CIC filters don't have very steep roll-off, or a very flat passband. That's the downside of using this very special class of filters.
Other than that, you should be fine. However, as with every filter design, you will have to design, and verify, yourself to ensure the filter matches your requirements.
However, CICs are very often used as runtime-adjustable filters; and that works pretty well if you have e.g. high-quality Nyquist-M (especially halfband) FIRs. An example of this is the Ettus USRP signal processing DDC:
// CIC decimator 24 bit I/O
cic_strober cic_strober(.clock(clk),.reset(rst),.enable(ddc_enb),.rate(cic_decim_rate),
.strobe_fast(1),.strobe_slow(strobe_cic) );
cic_decim #(.bw(WIDTH))
decim_i (.clock(clk),.reset(rst),.enable(ddc_enb),
.rate(cic_decim_rate),.strobe_in(1'b1),.strobe_out(strobe_cic),
.signal_in(i_cordic_clip),.signal_out(i_cic));
cic_decim #(.bw(WIDTH))
decim_q (.clock(clk),.reset(rst),.enable(ddc_enb),
.rate(cic_decim_rate),.strobe_in(1'b1),.strobe_out(strobe_cic),
.signal_in(q_cordic_clip),.signal_out(q_cic));
// First (small) halfband 24 bit I/O
small_hb_dec #(.WIDTH(WIDTH)) small_hb_i
(.clk(clk),.rst(rst),.bypass(~enable_hb1),.run(ddc_enb),
.stb_in(strobe_cic),.data_in(i_cic),.stb_out(strobe_hb1),.data_out(i_hb1));
small_hb_dec #(.WIDTH(WIDTH)) small_hb_q
(.clk(clk),.rst(rst),.bypass(~enable_hb1),.run(ddc_enb),
.stb_in(strobe_cic),.data_in(q_cic),.stb_out(),.data_out(q_hb1));
// Second (large) halfband 24 bit I/O
wire [8:0] cpi_hb = enable_hb1 ? {cic_decim_rate,1'b0} : {1'b0,cic_decim_rate};
hb_dec #(.WIDTH(WIDTH)) hb_i
(.clk(clk),.rst(rst),.bypass(~enable_hb2),.run(ddc_enb),.cpi(cpi_hb),
.stb_in(strobe_hb1),.data_in(i_hb1),.stb_out(strobe_hb2),.data_out(i_hb2));
hb_dec #(.WIDTH(WIDTH)) hb_q
(.clk(clk),.rst(rst),.bypass(~enable_hb2),.run(ddc_enb),.cpi(cpi_hb),
.stb_in(strobe_hb1),.data_in(q_hb1),.stb_out(),.data_out(q_hb2));
The job of this chain is to decimate a 100MS/s signal down, adjustably, down to rates of 1/512.

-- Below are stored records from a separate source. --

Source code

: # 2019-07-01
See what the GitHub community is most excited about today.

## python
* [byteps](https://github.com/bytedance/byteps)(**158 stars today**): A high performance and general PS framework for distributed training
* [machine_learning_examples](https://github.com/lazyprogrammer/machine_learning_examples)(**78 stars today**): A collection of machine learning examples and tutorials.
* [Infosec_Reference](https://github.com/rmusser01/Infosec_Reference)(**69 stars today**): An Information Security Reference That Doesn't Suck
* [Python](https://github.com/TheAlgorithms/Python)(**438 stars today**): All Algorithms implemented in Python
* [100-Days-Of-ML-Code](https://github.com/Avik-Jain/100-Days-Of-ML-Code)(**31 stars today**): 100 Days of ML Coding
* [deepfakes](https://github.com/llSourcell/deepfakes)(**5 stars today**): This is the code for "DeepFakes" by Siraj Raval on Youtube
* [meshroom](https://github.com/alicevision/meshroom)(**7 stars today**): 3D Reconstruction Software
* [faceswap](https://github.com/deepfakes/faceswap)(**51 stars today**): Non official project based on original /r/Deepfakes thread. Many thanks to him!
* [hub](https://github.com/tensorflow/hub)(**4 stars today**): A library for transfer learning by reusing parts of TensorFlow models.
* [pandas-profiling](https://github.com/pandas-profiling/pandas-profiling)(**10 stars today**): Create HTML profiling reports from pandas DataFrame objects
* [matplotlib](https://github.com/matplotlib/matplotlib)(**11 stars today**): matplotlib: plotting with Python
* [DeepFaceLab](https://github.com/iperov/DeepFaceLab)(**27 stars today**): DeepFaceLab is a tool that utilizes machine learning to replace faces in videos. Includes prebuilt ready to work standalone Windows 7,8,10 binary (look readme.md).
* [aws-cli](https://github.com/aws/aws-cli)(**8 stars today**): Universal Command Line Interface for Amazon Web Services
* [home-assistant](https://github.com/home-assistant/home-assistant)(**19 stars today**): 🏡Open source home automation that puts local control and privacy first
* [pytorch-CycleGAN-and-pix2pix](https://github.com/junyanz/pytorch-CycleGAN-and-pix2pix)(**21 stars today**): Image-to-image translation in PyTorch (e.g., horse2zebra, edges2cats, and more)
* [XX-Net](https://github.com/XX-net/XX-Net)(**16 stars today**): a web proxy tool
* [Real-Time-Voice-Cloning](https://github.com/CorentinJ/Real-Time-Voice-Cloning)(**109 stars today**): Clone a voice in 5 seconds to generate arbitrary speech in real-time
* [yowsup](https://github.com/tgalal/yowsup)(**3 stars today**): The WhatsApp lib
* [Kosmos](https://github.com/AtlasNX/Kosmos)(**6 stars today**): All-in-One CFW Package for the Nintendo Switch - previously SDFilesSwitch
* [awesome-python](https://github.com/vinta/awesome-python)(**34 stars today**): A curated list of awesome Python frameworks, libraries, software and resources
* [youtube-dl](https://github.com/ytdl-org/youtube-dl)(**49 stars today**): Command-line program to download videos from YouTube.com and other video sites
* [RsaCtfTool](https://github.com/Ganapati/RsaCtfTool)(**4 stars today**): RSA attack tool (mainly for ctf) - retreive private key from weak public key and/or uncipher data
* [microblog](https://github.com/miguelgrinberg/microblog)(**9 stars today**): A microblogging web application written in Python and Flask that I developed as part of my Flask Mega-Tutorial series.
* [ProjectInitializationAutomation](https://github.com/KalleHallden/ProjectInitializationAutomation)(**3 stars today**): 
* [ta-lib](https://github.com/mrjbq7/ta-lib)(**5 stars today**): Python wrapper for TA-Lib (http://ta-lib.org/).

Generally, if you just want to use powers of two, you can just use the same halfband filter multiple times; if you're doing it elegantly, you can probably even multiplex the same hardware for multiple iterations.
By the way, coming from a background where sample rates are in the MS/s, I wonder why you need such a low-rate decimation in hardware – every CPU can do that, nowadays, without breaking a sweat.